Simone de Beauvoir was very impressed with Claire Etcherelli's Élise ou la vie vie (her first novel, which scooped the Prix Femina in the year of publication), particularly because it has long sections describing the exact nature of a working-class woman's experience of the work process itself. Consequently, Beauvoir asked for an interview, which Etcherelli gave Beauvoir for the magazine Le Nouvel observateur: it was called 'Écoutez cette femme...', published on 15 November 1967 (pp.26–28), and is available for anyone to read online here: to turn the pages, simply change the figure at the end of the URL from '6' to '7', then '8'.
Élise ou la vie vie, it probably goes without saying, is in part autobiographical. Élise follows her left-wing but irresponsible brother to Paris, where they both work in a car factory: Etcherelli used to work for Citroën.

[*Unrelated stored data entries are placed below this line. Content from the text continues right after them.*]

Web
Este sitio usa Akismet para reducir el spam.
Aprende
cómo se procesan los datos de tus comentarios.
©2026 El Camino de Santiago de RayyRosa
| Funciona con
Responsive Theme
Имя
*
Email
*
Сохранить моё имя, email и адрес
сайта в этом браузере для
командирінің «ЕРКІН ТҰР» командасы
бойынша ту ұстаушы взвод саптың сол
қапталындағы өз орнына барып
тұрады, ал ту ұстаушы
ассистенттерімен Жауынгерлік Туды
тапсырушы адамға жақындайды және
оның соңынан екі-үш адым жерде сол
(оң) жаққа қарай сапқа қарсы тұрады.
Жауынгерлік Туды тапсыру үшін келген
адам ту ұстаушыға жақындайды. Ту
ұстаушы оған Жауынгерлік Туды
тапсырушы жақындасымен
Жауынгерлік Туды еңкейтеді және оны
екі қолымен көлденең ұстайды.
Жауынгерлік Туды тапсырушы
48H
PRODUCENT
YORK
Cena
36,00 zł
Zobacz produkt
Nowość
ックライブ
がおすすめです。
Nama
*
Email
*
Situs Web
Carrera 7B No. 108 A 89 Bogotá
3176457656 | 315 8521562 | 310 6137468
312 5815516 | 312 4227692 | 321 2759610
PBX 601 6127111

There, Élise works for long hours for little pay on assembly line production, checking the parts workers have installed in car bodies and recording anything missing or badly fitted.
The novel is set over nine months in 1957 and 1958, when France was at war with Algeria, although (like the failed 1968 revolution) the conflict was just referred to as 'événements'. The factory employs a large number of immigrants, who are quite routinely treated in a racist fashion by the French, who use such abusive expressions as 'bicots', 'ratons' and 'crouillats'.
And of course Algerians work in the factory too, to whom one – Arezki – Élise finds herself attracted and they begin a necessarily coy relationship: they only have very brief exchanges of words at work when no one else is watching, they leave work separately and sit on the bus separately before they get off at places where they won't be known, just to have a cup of tea in a café or to go for a walk. At the beginning Élise is unaware of the depth of the problem, doesn't understand why they have to meet somewhere different all the time, doesn't understand why some areas are out of bounds, doesn't understand that some informers might notify the police.
But the first time they go to Arezki's lodgings, she understands how profound the problem is for Arezki and the police make one of their regular raids, forcing him to strip naked, treating her as a prostitute.
Élise ou la vie vie is of course written in a very realist fashion, with great attention paid to tiny details. But the reader can feel the wellspring of anger which engendered this novel, even though it is only tacitly expressed.